Function: frame
FRAME  Construct a new frame
  Usage: F=frame(ftype,...);

  F=FRAME(ftype,...) constructs a new frame object F of type
  ftype. Arguments following ftype are specific to the type of frame
  chosen.

  Time-frequency frames
  ---------------------

  FRAME('dgt',g,a,M) constructs a Gabor frame with window g,
  time-shift a and M channels. See the help on DGT for more
  information.

  FRAME('dgtreal',g,a,M) constructs a Gabor frame for real-valued
  signals with window g, time-shift a and M channels. See the help
  on DGTREAL for more information.

  FRAME('dwilt',g,M) constructs a Wilson basis with window g and M*
  channels. See the help on DWILT for more information.

  FRAME('wmdct',g,M) constructs a windowed MDCT basis with window g*
  and M channels. See the help on WMDCT for more information.

  FRAME('filterbank',g,a,M) constructs a filterbank with filters g,
  time-shifts of a and M channels. For the ease of implementation, it
  is necessary to specify M, even though it strictly speaking could be
  deduced from the size of the windows. See the help on FILTERBANK for
  more information on the parameters. Similarly, you can construct a
  uniform filterbank by selecting 'ufilterbank', a positive-frequency
  filterbank by selecting 'filterbankreal' or a uniform
  positive-frequency filterbank by selecting 'ufilterbankreal'.

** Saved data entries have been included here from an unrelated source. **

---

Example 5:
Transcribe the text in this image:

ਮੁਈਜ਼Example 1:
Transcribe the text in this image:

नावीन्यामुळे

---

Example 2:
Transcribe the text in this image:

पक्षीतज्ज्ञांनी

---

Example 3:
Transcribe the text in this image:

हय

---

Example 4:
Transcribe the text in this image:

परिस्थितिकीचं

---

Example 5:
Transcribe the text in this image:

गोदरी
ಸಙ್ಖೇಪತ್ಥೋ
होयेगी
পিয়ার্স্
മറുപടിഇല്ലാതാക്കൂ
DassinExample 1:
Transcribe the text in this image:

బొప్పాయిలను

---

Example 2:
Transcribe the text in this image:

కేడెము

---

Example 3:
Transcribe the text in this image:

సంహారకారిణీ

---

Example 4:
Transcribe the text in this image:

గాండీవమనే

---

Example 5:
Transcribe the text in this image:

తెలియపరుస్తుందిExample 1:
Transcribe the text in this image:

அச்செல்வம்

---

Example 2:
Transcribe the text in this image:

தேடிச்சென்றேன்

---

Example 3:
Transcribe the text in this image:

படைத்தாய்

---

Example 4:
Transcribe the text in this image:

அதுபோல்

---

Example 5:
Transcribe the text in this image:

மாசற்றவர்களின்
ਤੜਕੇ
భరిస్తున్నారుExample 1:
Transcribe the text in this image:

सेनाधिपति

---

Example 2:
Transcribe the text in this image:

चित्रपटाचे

  FRAME('nsdgt',g,a,M) constructs a non-stationary Gabor frame with
  filters g, time-shifts of a and M channels. See the help on
  NSDGT for more information on the parameters. Similarly, you can
  construct a uniform NSDGT by selecting 'unsdgt', an NSDGT for
  real-valued signals only by selecting 'nsdgtreal' or a
  uniform NSDGT for real-valued signals by selecting 'unsdgtreal'.

  Wavelet frames
  --------------

  FRAME('fwt', w, J) constructs a wavelet frame with wavelet definition 
  w and J number of filterbank iterations. Similarly, a redundant time 
  invariant wavelet representation can be constructed by selecting 'ufwt'.
  See the help on FWT and UFWT for more information.

  FRAME('wfbt', wt) constructs a wavelet filterbank tree defined by
  the wavelet filterbank tree definition wt. Similarly, an undecimated
  wavelet filterbank tree can be constructed by selecting 'uwfbt'. See the
  help on WFBT and UWFBT for more information.

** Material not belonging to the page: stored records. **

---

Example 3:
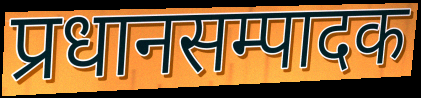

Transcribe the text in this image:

प्रधानसम्पादक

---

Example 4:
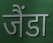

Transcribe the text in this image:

जैंडा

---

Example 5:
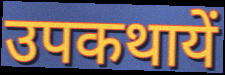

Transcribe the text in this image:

उपकथायेंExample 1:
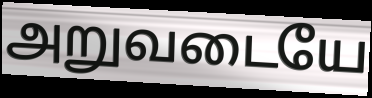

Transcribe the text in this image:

அறுவடையே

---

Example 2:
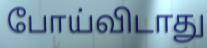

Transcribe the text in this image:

போய்விடாது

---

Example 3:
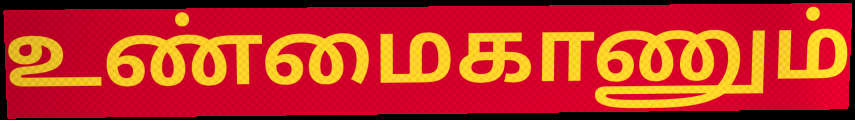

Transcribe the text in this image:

உண்மைகாணும்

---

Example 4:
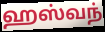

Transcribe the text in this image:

ஹஸ்வந்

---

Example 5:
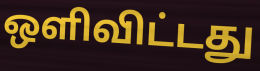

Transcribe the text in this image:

ஒளிவிட்டதுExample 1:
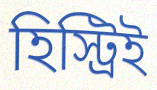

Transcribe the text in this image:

হিস্ট্রিই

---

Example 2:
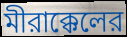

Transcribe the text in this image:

মীরাক্কেলের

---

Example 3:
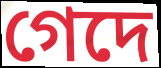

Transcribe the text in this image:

গেদে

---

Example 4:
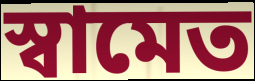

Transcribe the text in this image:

স্বামেত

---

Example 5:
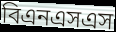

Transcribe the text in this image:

বিএনএসএসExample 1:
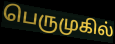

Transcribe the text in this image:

  FRAME('wpfbt', wt) constructs a wavelet packet filterbank tree 
  defined by the wavelet filterbank tree definition wt. Similarly, an
  undecimated wavelet packet filterbank tree can be constructed by selecting
  'uwpfbt'. See the help on WPFBT and UWPFBT for more information.

  Pure frequency frames
  ---------------------

  FRAME('dft') constructs a basis where the analysis operator is the
  DFT, and the synthesis operator is its inverse, IDFT. Completely
  similar to this, you can enter the name of any of the cosine or sine
  transforms DCTI, DCTII, DCTIII, DCTIV, DSTI, DSTII,
  DSTIII or DSTIV.

  FRAME('dftreal') constructs a normalized FFTREAL basis for
  real-valued signals of even length only. The basis is normalized
  to ensure that is it orthonormal.

  Special / general frames
  ------------------------

  FRAME('gen',g) constructs a general frame with a synthesis matrix g.
  The frame atoms must be stored as column vectors in the matrix.

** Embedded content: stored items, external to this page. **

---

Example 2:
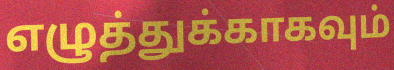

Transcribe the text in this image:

எழுத்துக்காகவும்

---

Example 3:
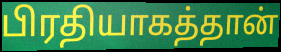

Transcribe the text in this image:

பிரதியாகத்தான்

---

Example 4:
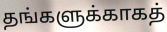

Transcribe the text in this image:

தங்களுக்காகத்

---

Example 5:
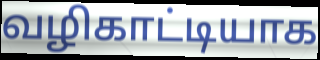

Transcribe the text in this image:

  FRAME('identity') constructs the canonical orthonormal basis, meaning
  that all operators return their input as output, so it is the dummy
  operation.

  Container frames
  ----------------

  FRAME('fusion',w,F1,F2,...) constructs a fusion frame, which is
  the collection of the frames specified by F1, F2,... The vector
  w contains a weight for each frame. If w is a scalar, this weight
  will be applied to all the sub-frames.

  FRAME('tensor',F1,F2,...) constructs a tensor product frame, where the
  frames F1, F2,... are applied along the 1st, 2nd etc. dimensions. If
  you don't want any action along a specific dimension, use the identity
  frame along that dimension. Any remaining dimensions in the input
  signal are left alone.

  Wrapper frames
  --------------

  Frames types in this section are "virtual". They serve as a wrapper for
  a different type of frame.

  FRAME('erbletfb',fs,Ls,...) constructs an Erb-let filterbank frame for
  a given samp. frequency fs working with signals of length Ls. See
  ERBFILTERS for a description of additional parameters as all 
  parameters other than the frame type string 'erbletfb' are passed to it.
  NOTE: The resulting frame is defined only for a single signal length
  Ls. Shorter signals will be zero-padded, signals longer than Ls*
  cannot be processed.
  The actual frame type is 'filterbank' or 'filterbankreal'.

  FRAME('cqtfb',fs,fmin,fmax,bins,Ls,...) constructs a CQT filterbank 
  frame for a given samp. frequency fs working with signals of length 
  Ls. See CQTFILTERS for a description of other parameters.
  NOTE: The resulting frame is defined only for a single signal length
  Ls. Shorter signals will be zero-padded, signals longer than Ls*
  cannot be processed.
  The actual frame type is 'filterbank' or 'filterbankreal'.
 
  Examples
  --------

  The following example creates a Modified Discrete Cosine Transform frame,
  analyses an input signal and plots the frame coefficients:

     F=frame('wmdct','gauss',40);
     c=frana(F,greasy);
     plotframe(F,c,'dynrange',60);

Url: http://ltfat.github.io/doc/frames/frame.html

See also: frana, frsyn, plotframe.

Package: ltfat